The glitz is not all that Marbella has to offer. Marbella has a gorgeous old town going up the hill from the center of town. My heart just melts when I walk the beautiful streets and stop for coffee at one of the gorgeous old plazas up there. The narrow streets are paved with tile and stone in a beautiful pattern that makes you feel like you are inside a gorgeous structure, not outdoors. The stone developed a certain sheen with time. There seem to be a tradition of lining the very narrow streets with huge terra cotta or ceramic pots on both sides with beautiful plants planted in them. It is such a dreamy picturesque scene that my heart pounds when I walk there. I don’t think the images in this post truly reflect the charm of this old town. A good portion of the old city wall is still intact at the top of the hill, juxtaposing the glitzy Marbella with its ancient history. Locals live in the old town in these home that connect past and present. It must make an impact on who they are as people. This immediate connection to history is really unique. What a beautiful place.

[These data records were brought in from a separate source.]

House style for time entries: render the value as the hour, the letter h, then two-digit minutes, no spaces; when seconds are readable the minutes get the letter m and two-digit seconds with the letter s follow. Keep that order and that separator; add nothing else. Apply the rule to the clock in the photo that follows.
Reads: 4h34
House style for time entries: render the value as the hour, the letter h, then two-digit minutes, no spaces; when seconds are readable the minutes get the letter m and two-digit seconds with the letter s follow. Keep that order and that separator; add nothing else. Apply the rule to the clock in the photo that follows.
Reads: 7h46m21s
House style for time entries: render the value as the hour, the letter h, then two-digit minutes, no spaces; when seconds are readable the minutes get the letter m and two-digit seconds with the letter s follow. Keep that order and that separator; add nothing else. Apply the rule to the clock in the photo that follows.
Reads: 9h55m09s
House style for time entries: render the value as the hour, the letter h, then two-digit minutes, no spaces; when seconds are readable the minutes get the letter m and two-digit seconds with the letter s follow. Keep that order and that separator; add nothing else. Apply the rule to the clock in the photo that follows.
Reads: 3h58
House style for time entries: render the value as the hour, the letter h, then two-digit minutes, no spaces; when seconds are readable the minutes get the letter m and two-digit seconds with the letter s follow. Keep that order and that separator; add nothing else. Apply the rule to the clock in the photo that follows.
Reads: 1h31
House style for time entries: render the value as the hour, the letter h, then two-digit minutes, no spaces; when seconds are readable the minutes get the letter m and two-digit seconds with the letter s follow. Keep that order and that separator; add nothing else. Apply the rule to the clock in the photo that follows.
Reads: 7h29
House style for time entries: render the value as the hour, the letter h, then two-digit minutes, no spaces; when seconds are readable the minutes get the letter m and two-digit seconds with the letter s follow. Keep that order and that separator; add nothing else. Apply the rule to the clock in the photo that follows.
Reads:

The food in Andalucia is an interesting mixture of Spanish, Arabic and Jewish cuisines. We have had a few great lunches and dinners of freshly caught fish simply grilled and served with vegetables. Tapas have also been special, from roasted peppers marinated in local olive oil to fried fish, potato salads, lentils and grilled vegetables. The most popular food here is seafood and a lot of fried fish but every menu also features their famous cold soups gazpacho and salmorejo (recipes to come). Another interesting dish is eggplant fritters with honey, contribution from the Jewish heritage of the area. The bakeries sell anise seed fried pastries called borrachuelos and French toast like sweet they call torrijas. In Sevilla and Malaga I saw the churros that locals stop for daily it seems and eat them dipped in a thick chocolate drink. We have done that and I will report about it in a separate post.
There is a wonderful permanent market here, the Marbella Mercado Central where vendors set up gorgeous displays of vegetables, fish, spices, olive oils, olives, rice and of course their meat products that I tend to skip. Can you believe that this is available all year round? I know we have our supermarkets but this is different, more authentic, seasonal and fresh. Aye.
I have a lot more to tell but will end for now. Will keep you posted.